Baxan, N., Zhao, L., Ashek, A., Niglas, M., Wang, D., Khassafi, F., et al. (2024). Deep phenotyping the right ventricle to establish translational MRI biomarkers for characterization of adaptive and maladaptive states in pulmonary hypertension. SCIENTIFIC REPORTS, 14(1): 29774. doi:10.1038/s41598-024-79029-3.

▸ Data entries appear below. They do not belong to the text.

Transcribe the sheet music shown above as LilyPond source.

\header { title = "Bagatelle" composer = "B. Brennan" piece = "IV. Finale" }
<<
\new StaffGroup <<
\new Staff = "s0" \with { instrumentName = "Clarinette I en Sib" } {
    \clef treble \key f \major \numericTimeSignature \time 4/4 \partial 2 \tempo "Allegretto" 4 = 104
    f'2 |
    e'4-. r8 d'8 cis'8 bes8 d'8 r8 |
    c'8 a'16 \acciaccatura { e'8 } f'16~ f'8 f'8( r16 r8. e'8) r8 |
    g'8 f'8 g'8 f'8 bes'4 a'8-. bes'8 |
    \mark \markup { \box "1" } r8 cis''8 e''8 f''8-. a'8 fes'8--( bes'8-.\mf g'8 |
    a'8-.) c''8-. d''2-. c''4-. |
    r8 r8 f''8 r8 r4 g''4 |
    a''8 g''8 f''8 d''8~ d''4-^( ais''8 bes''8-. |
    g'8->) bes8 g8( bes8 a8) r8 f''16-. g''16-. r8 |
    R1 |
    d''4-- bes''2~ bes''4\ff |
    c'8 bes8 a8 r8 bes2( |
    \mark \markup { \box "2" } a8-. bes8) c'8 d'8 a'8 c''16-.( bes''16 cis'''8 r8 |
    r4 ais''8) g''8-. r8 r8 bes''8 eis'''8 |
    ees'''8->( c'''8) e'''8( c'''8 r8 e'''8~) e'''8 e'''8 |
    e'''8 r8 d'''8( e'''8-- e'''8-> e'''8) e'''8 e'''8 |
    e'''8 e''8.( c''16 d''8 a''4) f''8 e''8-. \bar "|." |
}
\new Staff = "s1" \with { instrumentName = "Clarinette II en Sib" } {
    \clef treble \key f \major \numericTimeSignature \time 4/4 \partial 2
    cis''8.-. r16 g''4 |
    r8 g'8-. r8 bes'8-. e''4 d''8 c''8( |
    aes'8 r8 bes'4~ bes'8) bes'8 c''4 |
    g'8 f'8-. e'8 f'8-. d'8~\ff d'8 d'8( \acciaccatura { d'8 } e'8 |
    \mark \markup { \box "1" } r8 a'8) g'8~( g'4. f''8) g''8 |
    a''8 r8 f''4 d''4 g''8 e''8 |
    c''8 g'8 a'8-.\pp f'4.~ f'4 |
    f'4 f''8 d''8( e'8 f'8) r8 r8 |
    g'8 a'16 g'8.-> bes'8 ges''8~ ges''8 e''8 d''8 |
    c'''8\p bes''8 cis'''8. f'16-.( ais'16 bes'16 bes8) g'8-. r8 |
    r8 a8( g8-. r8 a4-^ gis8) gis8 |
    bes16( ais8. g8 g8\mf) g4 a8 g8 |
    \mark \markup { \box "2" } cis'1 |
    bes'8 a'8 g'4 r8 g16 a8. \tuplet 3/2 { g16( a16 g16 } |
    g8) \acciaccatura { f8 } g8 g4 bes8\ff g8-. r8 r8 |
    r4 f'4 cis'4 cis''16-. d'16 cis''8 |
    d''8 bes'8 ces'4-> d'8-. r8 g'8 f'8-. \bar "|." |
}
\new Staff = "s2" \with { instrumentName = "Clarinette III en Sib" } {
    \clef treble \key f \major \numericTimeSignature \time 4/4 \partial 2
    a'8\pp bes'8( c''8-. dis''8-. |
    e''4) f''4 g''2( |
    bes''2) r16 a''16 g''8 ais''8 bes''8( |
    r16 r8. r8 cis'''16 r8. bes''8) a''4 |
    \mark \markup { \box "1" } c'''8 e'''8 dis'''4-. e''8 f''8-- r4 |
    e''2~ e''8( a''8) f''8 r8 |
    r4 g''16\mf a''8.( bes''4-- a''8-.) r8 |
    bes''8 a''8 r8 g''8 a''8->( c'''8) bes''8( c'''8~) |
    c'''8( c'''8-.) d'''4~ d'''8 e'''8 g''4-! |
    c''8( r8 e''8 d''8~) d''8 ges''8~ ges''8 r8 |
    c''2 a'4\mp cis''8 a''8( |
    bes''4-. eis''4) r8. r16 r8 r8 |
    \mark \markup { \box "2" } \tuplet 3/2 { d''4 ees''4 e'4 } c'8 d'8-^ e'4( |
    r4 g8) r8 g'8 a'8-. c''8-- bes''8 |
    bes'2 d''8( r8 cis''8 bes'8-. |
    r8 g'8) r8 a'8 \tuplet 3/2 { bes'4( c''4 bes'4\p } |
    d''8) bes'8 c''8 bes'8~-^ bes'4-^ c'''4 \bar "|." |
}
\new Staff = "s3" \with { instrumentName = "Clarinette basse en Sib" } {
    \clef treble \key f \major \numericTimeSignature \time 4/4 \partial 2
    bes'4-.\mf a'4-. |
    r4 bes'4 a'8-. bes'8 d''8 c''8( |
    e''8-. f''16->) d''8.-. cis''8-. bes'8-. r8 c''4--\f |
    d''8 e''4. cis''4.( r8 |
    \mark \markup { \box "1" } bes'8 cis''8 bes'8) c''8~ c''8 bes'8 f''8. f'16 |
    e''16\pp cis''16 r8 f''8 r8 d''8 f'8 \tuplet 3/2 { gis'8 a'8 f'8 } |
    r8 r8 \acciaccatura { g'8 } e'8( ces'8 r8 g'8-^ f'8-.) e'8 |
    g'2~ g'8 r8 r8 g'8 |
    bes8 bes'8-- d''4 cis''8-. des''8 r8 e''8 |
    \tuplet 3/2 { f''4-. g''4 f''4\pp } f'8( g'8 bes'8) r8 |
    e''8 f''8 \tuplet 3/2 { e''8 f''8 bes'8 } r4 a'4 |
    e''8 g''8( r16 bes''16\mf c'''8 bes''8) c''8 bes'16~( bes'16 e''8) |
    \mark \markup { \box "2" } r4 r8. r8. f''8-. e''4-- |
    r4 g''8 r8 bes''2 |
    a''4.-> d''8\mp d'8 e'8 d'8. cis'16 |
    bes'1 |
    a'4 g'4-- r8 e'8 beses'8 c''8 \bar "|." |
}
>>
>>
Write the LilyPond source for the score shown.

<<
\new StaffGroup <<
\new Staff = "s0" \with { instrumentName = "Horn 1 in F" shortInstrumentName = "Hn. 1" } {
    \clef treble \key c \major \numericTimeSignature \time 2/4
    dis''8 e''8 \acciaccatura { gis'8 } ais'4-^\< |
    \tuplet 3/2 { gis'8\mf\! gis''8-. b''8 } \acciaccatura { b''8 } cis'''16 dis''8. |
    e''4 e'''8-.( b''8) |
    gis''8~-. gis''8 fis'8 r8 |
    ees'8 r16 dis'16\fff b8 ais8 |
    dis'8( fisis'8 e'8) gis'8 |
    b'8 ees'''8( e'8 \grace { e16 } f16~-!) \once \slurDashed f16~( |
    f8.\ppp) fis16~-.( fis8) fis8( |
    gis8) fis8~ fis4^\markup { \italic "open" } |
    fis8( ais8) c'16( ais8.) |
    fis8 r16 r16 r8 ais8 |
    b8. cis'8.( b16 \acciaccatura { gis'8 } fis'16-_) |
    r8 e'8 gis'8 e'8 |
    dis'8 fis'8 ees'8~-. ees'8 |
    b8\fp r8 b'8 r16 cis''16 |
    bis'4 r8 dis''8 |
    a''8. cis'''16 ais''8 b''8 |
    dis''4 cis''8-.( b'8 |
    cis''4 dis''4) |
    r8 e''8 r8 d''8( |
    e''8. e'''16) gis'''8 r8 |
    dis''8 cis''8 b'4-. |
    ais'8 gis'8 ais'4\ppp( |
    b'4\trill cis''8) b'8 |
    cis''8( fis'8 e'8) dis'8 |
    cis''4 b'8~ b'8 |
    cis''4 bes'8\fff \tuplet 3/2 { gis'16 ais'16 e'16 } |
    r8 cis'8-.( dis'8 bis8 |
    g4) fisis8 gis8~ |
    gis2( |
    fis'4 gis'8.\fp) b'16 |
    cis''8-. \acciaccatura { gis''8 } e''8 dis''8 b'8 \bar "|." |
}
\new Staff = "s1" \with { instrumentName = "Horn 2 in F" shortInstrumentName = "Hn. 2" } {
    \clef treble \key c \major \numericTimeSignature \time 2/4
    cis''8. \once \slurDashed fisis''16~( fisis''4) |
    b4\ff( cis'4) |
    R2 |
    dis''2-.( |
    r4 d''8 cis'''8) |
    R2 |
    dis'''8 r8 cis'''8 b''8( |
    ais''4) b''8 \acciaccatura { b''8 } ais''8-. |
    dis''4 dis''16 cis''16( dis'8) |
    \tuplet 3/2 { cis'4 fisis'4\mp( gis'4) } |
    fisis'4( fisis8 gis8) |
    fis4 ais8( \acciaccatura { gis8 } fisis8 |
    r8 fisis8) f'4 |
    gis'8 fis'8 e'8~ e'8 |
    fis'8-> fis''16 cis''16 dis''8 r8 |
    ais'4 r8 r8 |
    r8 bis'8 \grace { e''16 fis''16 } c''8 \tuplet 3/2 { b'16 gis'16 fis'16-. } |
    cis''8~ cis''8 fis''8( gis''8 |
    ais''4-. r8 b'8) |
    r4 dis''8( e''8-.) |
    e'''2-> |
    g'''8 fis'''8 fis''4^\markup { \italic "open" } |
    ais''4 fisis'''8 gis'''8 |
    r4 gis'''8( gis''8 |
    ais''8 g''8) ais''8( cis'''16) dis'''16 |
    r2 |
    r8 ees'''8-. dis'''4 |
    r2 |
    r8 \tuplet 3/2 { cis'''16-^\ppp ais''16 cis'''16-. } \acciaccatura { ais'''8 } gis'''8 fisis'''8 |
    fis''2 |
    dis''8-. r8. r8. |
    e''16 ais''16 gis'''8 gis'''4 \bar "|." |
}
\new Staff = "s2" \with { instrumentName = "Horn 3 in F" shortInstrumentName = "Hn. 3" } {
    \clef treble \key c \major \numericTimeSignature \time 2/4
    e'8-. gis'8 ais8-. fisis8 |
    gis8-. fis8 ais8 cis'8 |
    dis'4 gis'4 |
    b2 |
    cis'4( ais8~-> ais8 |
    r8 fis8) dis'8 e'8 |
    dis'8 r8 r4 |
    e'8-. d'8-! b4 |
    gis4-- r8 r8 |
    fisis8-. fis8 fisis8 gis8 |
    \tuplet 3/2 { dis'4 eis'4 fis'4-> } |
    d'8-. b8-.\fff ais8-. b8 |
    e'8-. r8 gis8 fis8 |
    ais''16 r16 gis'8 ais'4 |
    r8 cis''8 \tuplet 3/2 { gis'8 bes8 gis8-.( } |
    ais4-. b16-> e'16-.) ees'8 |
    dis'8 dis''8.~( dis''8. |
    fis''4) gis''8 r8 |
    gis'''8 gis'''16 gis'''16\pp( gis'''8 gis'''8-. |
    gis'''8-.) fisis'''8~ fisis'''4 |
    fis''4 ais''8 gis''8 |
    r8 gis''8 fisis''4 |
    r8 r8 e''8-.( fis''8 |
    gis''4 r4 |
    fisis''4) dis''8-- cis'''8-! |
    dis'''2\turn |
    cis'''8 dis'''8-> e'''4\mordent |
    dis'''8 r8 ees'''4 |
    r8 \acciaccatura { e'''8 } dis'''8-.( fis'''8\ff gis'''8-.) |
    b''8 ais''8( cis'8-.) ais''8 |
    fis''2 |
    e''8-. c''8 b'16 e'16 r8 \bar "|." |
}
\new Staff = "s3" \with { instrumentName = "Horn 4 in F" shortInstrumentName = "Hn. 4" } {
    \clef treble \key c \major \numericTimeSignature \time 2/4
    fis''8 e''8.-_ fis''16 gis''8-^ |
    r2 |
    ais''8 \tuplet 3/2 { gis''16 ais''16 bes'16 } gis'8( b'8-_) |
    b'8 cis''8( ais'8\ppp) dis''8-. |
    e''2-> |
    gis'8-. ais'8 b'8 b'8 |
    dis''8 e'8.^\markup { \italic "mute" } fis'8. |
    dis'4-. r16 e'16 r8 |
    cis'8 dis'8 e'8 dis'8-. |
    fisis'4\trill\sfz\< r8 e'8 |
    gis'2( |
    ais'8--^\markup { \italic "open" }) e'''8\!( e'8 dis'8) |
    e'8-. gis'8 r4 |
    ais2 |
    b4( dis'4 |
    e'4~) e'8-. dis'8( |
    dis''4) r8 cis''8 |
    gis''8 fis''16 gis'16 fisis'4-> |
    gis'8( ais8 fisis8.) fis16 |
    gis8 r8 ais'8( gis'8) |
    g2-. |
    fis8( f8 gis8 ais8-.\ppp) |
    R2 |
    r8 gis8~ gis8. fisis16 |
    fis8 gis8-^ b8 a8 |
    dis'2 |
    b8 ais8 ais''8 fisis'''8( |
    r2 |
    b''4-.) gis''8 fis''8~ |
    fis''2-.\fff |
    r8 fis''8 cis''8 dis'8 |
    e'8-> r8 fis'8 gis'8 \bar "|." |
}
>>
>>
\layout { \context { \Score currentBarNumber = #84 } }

Cite as: https://hdl.handle.net/21.11116/0000-0010-62DD-7
Abstract
Deep phenotyping the right ventricle (RV) is essential for understanding the mechanisms of adaptive and maladaptive RV responses to pulmonary hypertension (PH). In this study, feature selection coupled with machine learning classification/ranking of specific cardiac magnetic resonance imaging (MRI) features from cine-MRI, flow-sensitized, and extracellular-volume techniques were used to assess RV remodelling in monocrotaline (MCT) and Sugen hypoxia (SuHx) PH rats. Early physiological changes associated with RV adaptation were detected along with prediction of RV maladaptive outcomes. Key adaptation features included haemodynamic alterations of pulmonary blood flow ejection and wave reflection, mild RV dilatation, progressive RV hypertrophy with subtle extracellular volume growth of RV wall. A dominant component of maladaptation was the extracellular matrix increase at RV insertion points and septum, observations compatible with histopathologic and RNA-sequencing results. The upregulation of mammalian target of rapamycin (mTOR) paralleled by AMP-activated protein kinase (AMPK) deactivation was seen at 4-week MCT and 8-week SuHx, along with reduced sarcoplasmic/endoplasmic reticulum Ca2+ATPase (SERCA2) expression, strongly associated with the RV systolic malfunction seen at this stage in vivo. The here established MRI features can serve as potential imaging biomarkers to evaluate PH treatment efficacy in preclinical studies and build up translational markers for the PH clinic.